WHAT IS EXPECTED — Continue the passage about the Narmer Palette, starting right after its final sentence.

Narmer's victim is shown kneeling in front of him, the upper part of his arms close to his body, as if to indicate that he was bound. Apart from a girdle, he is represented naked. The contrast between the naked victim and the clad king perhaps denotes that the victim was considered as barbaric.
The signs of a harpoon and a lake behind his head have sometimes been interpreted as the name of the victim: Washi. This interpretation is, however, very doubtful, as it was unusual for official documents to actually provide the name of an enemy. Comparing the Narmer Palette to the Label of Den, which shows a similar scene, makes it more likely that the harpoon is to be read as the 'number one' and the lake as 'water', indicating that this was Narmer's first victory in a watery area such as a lake or a marshland.
The images above the victim's head may seem to support the latter interpretation: a falcon, without a doubt a symbol of the king, is perched on top of some papyrus plants that sprout from a marshland. The left side of this marshland is decorated with a man's head that is quite similar to that of the fallen foe. The hook with which the falcon appears to be pulling at the personified marshland's nose, symbolises the breath of life that it takes out of the fallen land.
The mention of a marshland on the palette has very often been seen as a reference to the marshy lands of the Nile Delta, Lower Egypt. Indeed, in traditional times, Lower Egypt would be symbolised by a hieroglyph that represents a marshland. It is however equally likely that the marshland on the palette represents just that: a marshland, which could have been part of the Nile Delta, but it could also have been the Fayum oasis, for instance, or just an area that happened to be flooded at the time.
Behind the king an apparently bald person holds a pair of sandals in his left hand and a basket in his right. Of the two hieroglyphic signs that are written behind the man's head, the lower one can be read as 'servant'. The top sign, the asterisk or floral element, also appears on the Scorpion Macehead, right before the sign of the scorpion that identifies the king. It may thus perhaps have been a sign to write the word 'king' and if this is the case, then the bald man following Narmer on his palette, was a 'servant of the king'.
The fact that the king is represented as barefooted and followed by a sandal-bearer perhaps suggests a ritual nature for the scene depicted on the palette.

INFORMATION SHOWN —
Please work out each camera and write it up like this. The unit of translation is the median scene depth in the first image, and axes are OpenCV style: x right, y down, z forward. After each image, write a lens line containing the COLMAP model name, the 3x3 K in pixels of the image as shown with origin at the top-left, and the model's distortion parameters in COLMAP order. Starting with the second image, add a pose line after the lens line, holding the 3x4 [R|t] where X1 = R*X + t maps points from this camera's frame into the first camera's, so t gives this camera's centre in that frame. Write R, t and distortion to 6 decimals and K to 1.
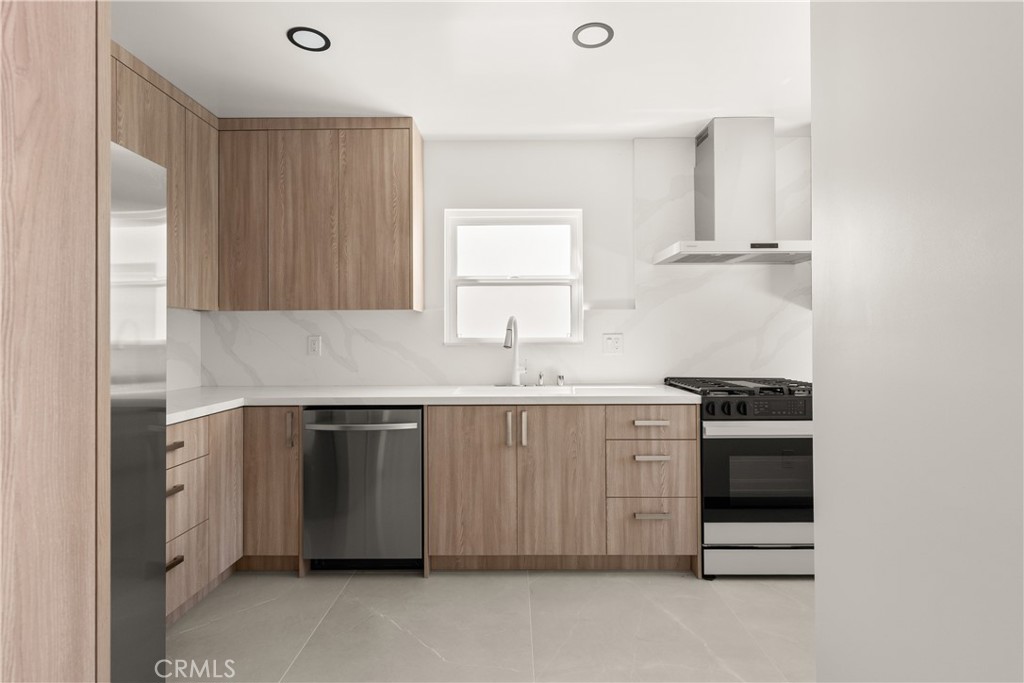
lens RADIAL K [[497.9, 0, 507.8], [0, 497.9, 340.4], [0, 0, 1]] dist [0.000310, -0.000052]
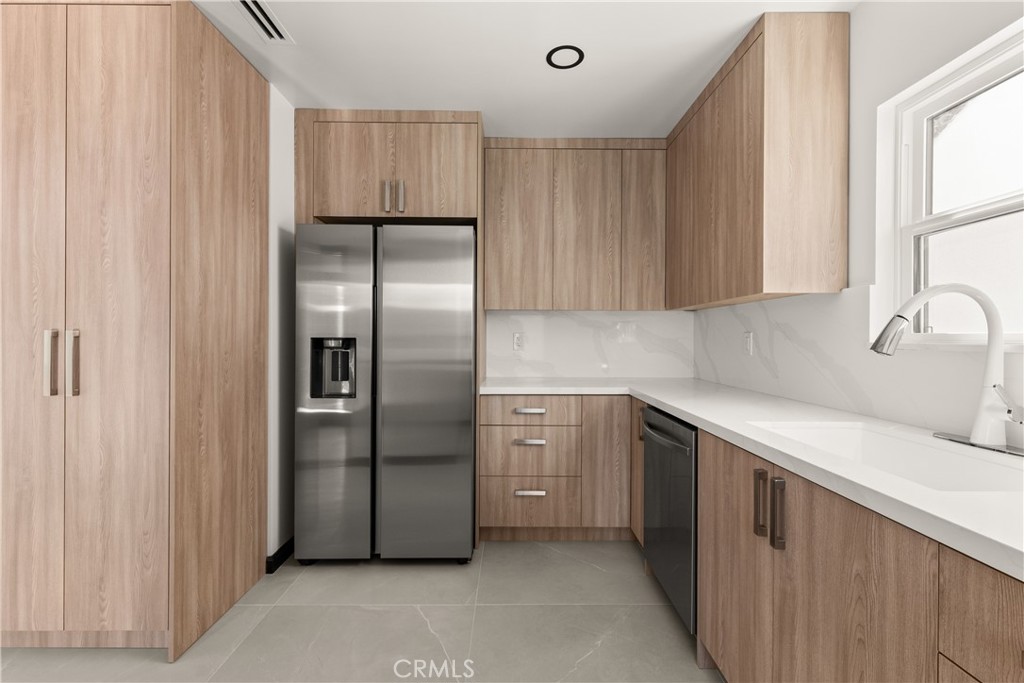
lens RADIAL K [[444.3, 0, 512.0], [0, 444.3, 341.5], [0, 0, 1]] dist [-0.001178, -0.000353]
pose [[0.015468, 0.012666, -0.999800, 0.470644], [-0.007397, 0.999894, 0.012553, 0.000486], [0.999853, 0.007202, 0.015560, 0.720894]]
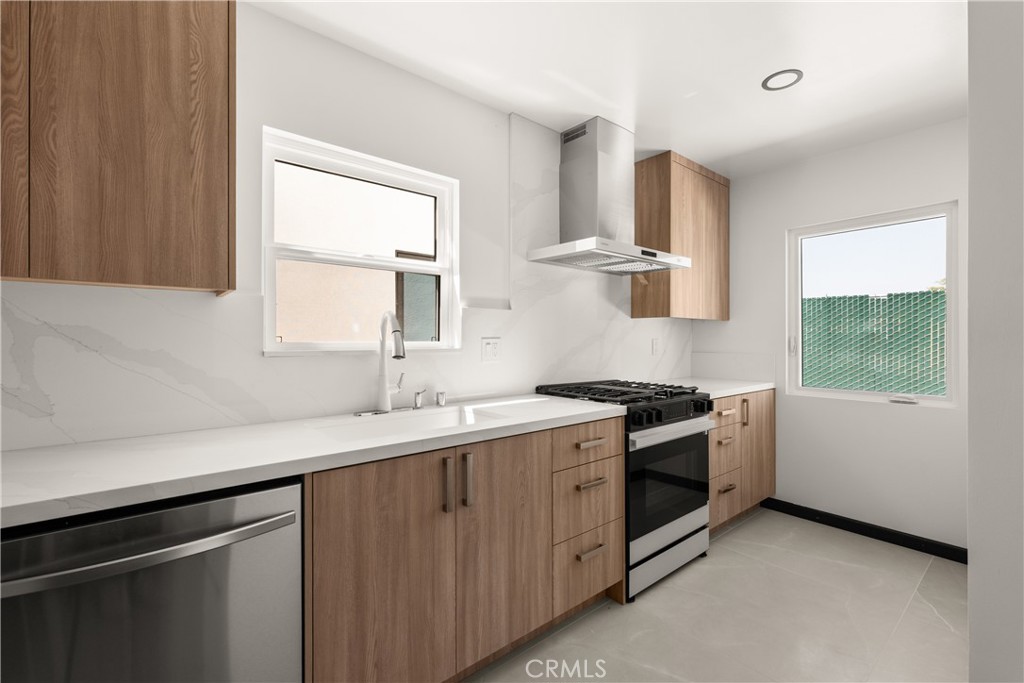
lens RADIAL K [[444.3, 0, 512.0], [0, 444.3, 341.5], [0, 0, 1]] dist [-0.001178, -0.000353]
pose [[0.758889, 0.000868, 0.651220, -0.307833], [0.000660, 0.999998, -0.002103, -0.006873], [-0.651220, 0.002026, 0.758886, 0.506839]]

RESULT OF THE TASK —
Below this central scene, underneath the king's feet, lie two overthrown, naked enemies. One of their arms is raised up, the other is drawn behind their backs. Their legs are sprawling and their entire posture indicates that they are fallen enemies. To the left of each victim, a hieroglyphic sign is drawn, the left-most representing a wall and the other some sort of knot. Both signs are usually interpreted as names of places that have been captured by Narmer. Their reading is unknown so even if they do denote names of places, we do not know which places they are.
In the top scene of the palette's front, the second figure from the left, identified by the two signs in front of him as Narmer, is represented wearing the Red Crown, that is usually associated with Lower Egypt. As is the case with the White Crow, it is not certain whether in Narmer's time, the Red Crown already had its traditional geographical significance, or whether it was associated more with a specific part of the king's overall responsibilities.
The king holds a mace in his left hand, while his right arm is bent over his chest, holding some kind of flail. He is followed by the same bald figure that holds sandals in his left hand and some kind of basket in his right. A rectangle above this sandal-bearer's head contains a sign of uncertain meaning.
Narmer is preceded by a long-haired person who holds an emblem in his hands. The signs accompanying this figure could be read as Tshet yet their meaning is unknown. A person similarly designed and with the same hieroglyphs, can also be found on the ceremonial maceheads of both Narmer and 'Scorpion'. His role is normally interpreted as that of a 'shaman' and is not paralleled in later sources.
Four standard bearers are represented in front of the Tshet person. The left-most standard represents some kind of animal skin, the second a dog and the next two a falcon. These standards might be the emblems of the royal house of Narmer, or of the regions that already belonged to his kingdom.
The object of this procession is made clear on the right hand side of the scene: 10 decapitated corpses are shown lying on the ground, their heads thrown between their legs. Above the victims, a ship with a harpoon and a falcon in it, are drawn. These signs are often interpreted as the name of the conquered region. If this name has remained the same throughout the history of Ancient Egypt, then the region conquered by Narmer was the Mareotis region, the 7th Lower-Egyptian province.
The two signs in front of the probable name of the region, the wing of a door and a sparrow are thought to mean 'create' or 'found'. The entire group could thus be interpreted that on the occasion of the conquest of the Mareotis region, Narmer founded a new province, whose name was written by the ship, the harpoon and the falcon.
The central scene on the palette's front represents two men tying together the stretched necks of two fabulous animals. Between the animal's necks, a circular area is a bit deeper than the palette's surface. This lower circular area indicates the place where a cosmetic would be put if this were not a ceremonial palette.
The tying together of the necks of the two animals has often been interpreted as a symbol for the tying together of Upper and Lower Egypt. Nothing, however, indicates that the animals are to be seen as the symbols of Upper or Lower Egypt. This is a unique image and no later parallels are known. It is not impossible that they have just been used to create a circular area in the centre of the palette. In addition, ceremonial palettes often represent the theme of taming wild animals, one of the traditional tasks of the king.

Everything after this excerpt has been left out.